身を寄せあって歩く恋人、仲が良さそうな大学生くらいの女の子達の集団、ベビーカーを押しながら歩く若い夫婦、手を繋いで歩く老夫婦…
数えればきりがない。
こんなにたくさんの人がいるのに、私はどうして和仁と付き合って、結婚したいとまで考えたのだろうか。

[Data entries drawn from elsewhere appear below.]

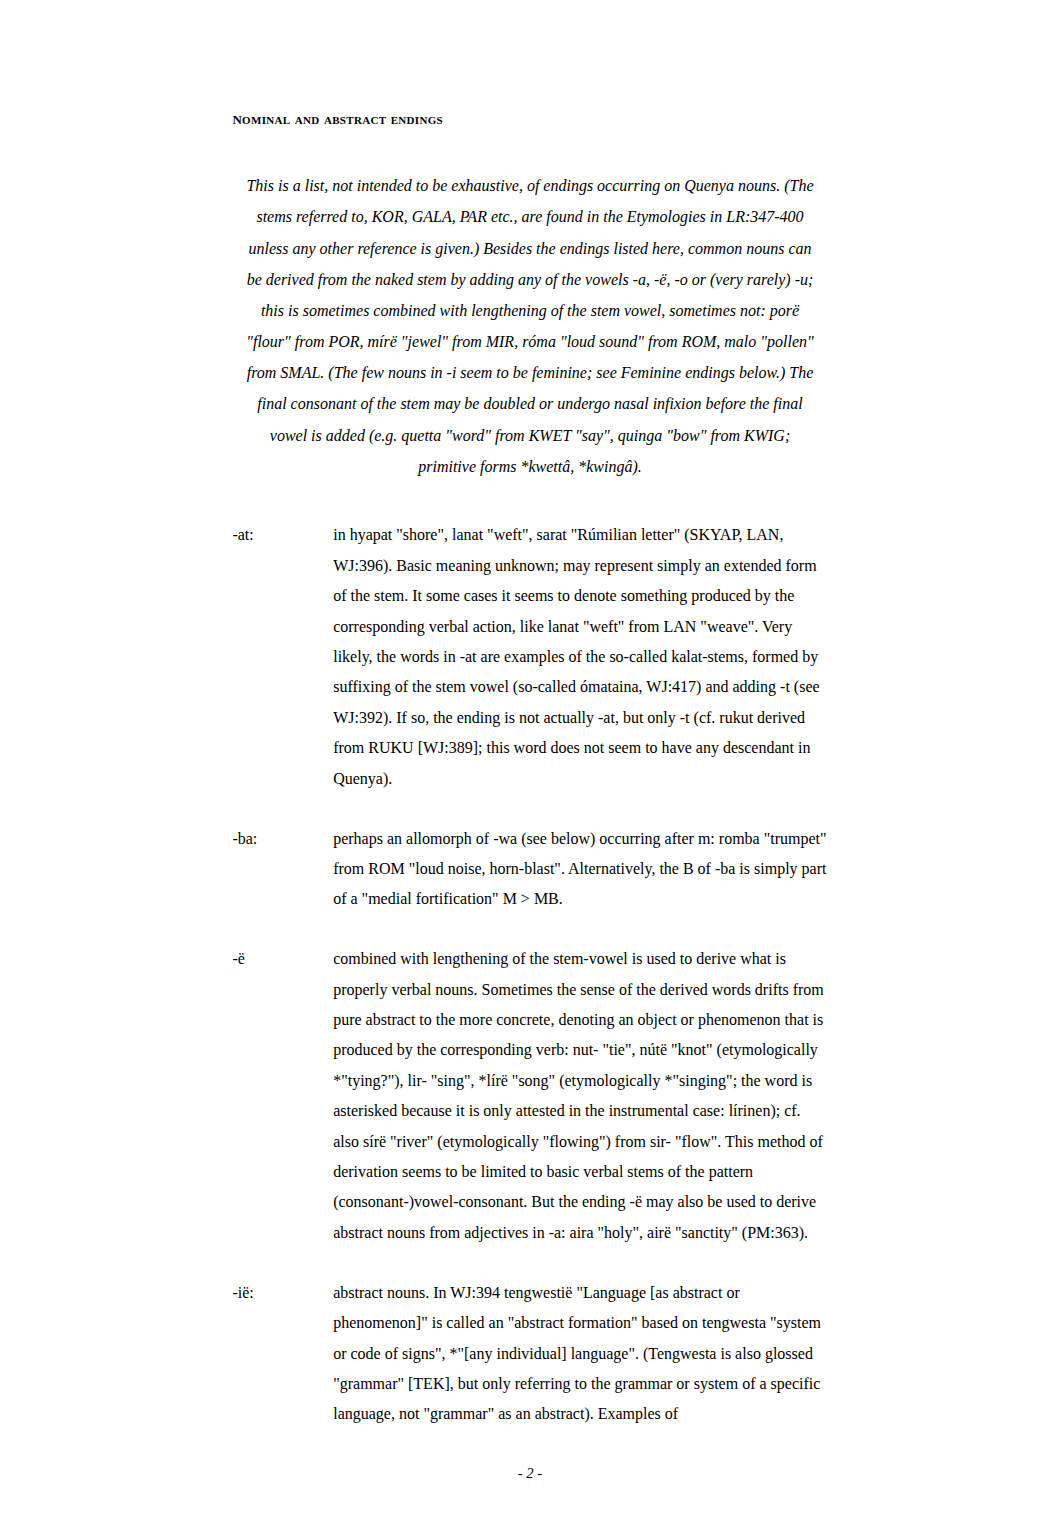Nominal and abstract endings
This is a list, not intended to be exhaustive, of endings occurring on Quenya nouns. (The stems referred to, KOR, GALA, PAR etc., are found in the Etymologies in LR:347-400 unless any other reference is given.) Besides the endings listed here, common nouns can be derived from the naked stem by adding any of the vowels -a, -ë, -o or (very rarely) -u; this is sometimes combined with lengthening of the stem vowel, sometimes not: porë "flour" from POR, mírë "jewel" from MIR, róma "loud sound" from ROM, malo "pollen" from SMAL. (The few nouns in -i seem to be feminine; see Feminine endings below.) The final consonant of the stem may be doubled or undergo nasal infixion before the final vowel is added (e.g. quetta "word" from KWET "say", quinga "bow" from KWIG; primitive forms *kwettâ, *kwingâ).
-at:
in hyapat "shore", lanat "weft", sarat "Rúmilian letter" (SKYAP, LAN, WJ:396). Basic meaning unknown; may represent simply an extended form of the stem. It some cases it seems to denote something produced by the corresponding verbal action, like lanat "weft" from LAN "weave". Very likely, the words in -at are examples of the so-called kalat-stems, formed by suffixing of the stem vowel (so-called ómataina, WJ:417) and adding -t (see WJ:392). If so, the ending is not actually -at, but only -t (cf. rukut derived from RUKU [WJ:389]; this word does not seem to have any descendant in Quenya).
-ba:
perhaps an allomorph of -wa (see below) occurring after m: romba "trumpet" from ROM "loud noise, horn-blast". Alternatively, the B of -ba is simply part of a "medial fortification" M > MB.
-ë
combined with lengthening of the stem-vowel is used to derive what is properly verbal nouns. Sometimes the sense of the derived words drifts from pure abstract to the more concrete, denoting an object or phenomenon that is produced by the corresponding verb: nut- "tie", nútë "knot" (etymologically *"tying?"), lir- "sing", *lírë "song" (etymologically *"singing"; the word is asterisked because it is only attested in the instrumental case: lírinen); cf. also sírë "river" (etymologically "flowing") from sir- "flow". This method of derivation seems to be limited to basic verbal stems of the pattern (consonant-)vowel-consonant. But the ending -ë may also be used to derive abstract nouns from adjectives in -a: aira "holy", airë "sanctity" (PM:363).
-ië:
abstract nouns. In WJ:394 tengwestië "Language [as abstract or phenomenon]" is called an "abstract formation" based on tengwesta "system or code of signs", *"[any individual] language". (Tengwesta is also glossed "grammar" [TEK], but only referring to the grammar or system of a specific language, not "grammar" as an abstract). Examples of
- 2 -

あの空っぽになったアパートの部屋で、私たちは何度も幸せな時間を過ごしてきたのに。
まさか別れることになるなんて思ってもみなかった。
平穏に見える街行く人たちの中にも、私のように好きな人に別れを切り出され、絶望している人はいるのかな。
絶望…。
そこまで考えて、思考は止まった。
私は…絶望しているのだろうか。
少し前に比べたら、底から抜け出せているんじゃないのかな。
ガラス越しに映る自分は、以前よりもまだマシになっているような気がする。
和仁が部屋を出ていってから、私は生活するのが苦しくて、どこにも居場所なんてなくて、誰にも必要とされていないと思っていた。
でも今は?
誰かに必要とされているのに、どうしていいか分からない。
必要としてくれているその誰かが松崎くんだとして、私は自分を必要だと言ってくれている人なら誰でもいいと思ってしまっていないだろうか。
そうだとしたら、私は…
とても、とても、寂しい人間だ。